Very few of us have gone very long in our careers before we've had to deal with this devastating event.  When we have a job, we tend to plan as if it's's not!  We've made financial commitments based on an assumption that our employer would be there to pay us...but that's not guaranteed.  Now, we're faced with a financial emergency that is difficult to handle.  Unemployment insurance and public assistance programs are helpful, but only go so far.  If you haven't saved for this transition time (and most don't) you need to be willing to take drastic action to keep eating and pay your bills.  As painful as it is, now is the time to be willing to do anything legal to put food on the table.  This could involve long commutes...even moving.  The good news is, if you're not too picky, you stand a very good chance of making the transition to another career and learning some valuable lessons that only a time like this can teach you.  You will recover if you keep looking. 

Help Deciding What Career To Choose:

Most of us were asked as children, "What do you want to be when you grow up?"  The comments we received shaped our ideas of which careers were considered valuable.  Unfortunately, the ones making the comments (our family), in most cases, wouldn't describe their own careers as particularly valuable or even successful.  Most of what they know about other careers they learned from rumor.  When I was a child, the "wisdom" of the day was to get a job from a big company and they would 'take care of me'.  The massive bankruptcies and turmoil of the 70's and 80's blew that rumor.  My father paid into a Union retirement his whole life.  Though retired more than a year before he died, he never saw a dime of that money.  Now people are telling their kids to find a job with a health plan and retirement program, but we're hearing of huge companies going bankrupt because they can't pay the benefits they promised.  What we ought to be teaching our children is to not rely on anyone but themselves for their financial well-being.  It's up to us to manage our money so these things are just nice window dressing...not necessity.  This is where I break with all tradition and say that it's foolish to choose a career based solely on monetary issues.  In some countries this is necessary, but not in the developed World.

The most important factor in deciding a career is doing something you love to do.  It may not pay as much as a lawyer at first, but if you love doing it, you will be far happier and need less money...unless you love being a lawyer. 

" You've got to find what you love.
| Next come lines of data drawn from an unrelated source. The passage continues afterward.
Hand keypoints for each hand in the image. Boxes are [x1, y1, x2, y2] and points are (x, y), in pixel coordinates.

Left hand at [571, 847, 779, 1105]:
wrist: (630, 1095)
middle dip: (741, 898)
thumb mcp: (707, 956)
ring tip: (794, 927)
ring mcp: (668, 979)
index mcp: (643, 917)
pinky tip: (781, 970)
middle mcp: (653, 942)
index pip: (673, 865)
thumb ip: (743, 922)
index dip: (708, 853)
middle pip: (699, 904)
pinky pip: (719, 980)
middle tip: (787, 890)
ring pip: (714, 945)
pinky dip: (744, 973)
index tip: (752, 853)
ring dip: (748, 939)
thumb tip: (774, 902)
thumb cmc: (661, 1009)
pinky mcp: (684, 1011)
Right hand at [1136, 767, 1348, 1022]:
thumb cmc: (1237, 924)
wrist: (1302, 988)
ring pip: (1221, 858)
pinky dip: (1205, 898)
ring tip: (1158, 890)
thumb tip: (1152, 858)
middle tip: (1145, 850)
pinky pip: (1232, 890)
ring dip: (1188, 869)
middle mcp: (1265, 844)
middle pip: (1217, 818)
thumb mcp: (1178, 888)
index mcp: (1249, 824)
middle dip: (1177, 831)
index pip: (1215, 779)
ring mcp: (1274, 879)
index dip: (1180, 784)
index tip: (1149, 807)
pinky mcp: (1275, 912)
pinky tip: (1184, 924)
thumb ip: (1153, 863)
And that is as true for your work as it is for your lovers. Your work is going to fill a large part of your life, and the only way to be truly satisfied is to do what you believe is great work. And the only way to do great work is to love what you do. If you haven't found it yet, keep looking. Don't settle. As with all matters of the heart, you'll know when you find it. And, like any great relationship, it just gets better and better as the years roll on. So keep looking until you find it. Don't settle."  Steve Jobs, June, 2005 (founder of Apple and Pixar)

I did the best-paying, most 'secure' thing for the first 20 years of my adult life.  I was professionally miserable, had no sense of accomplishment and eventually just quit after 15 years with the same employer.  Now I make very little (though more than enough) helping people with their life problems.  I get satisfaction every day because I can see I'm making a difference.  Do what you love and you will have the money.  We spend more than 50% of our lives (waking time) at work.  How can we allow that time to be spent on something we're not interested in...or worse.  We've all been "served" by people who hated their jobs.  I don't return to places where that happens.  It's very refreshing to come across those rare people who genuinely love what they're doing.  It's obvious to the customers and the employers.  Do what you love and you will be paid far more than the one who doesn't love what they do.  Once you've found the one or two career fields in which you can do what you love, then you can look at money and benefits.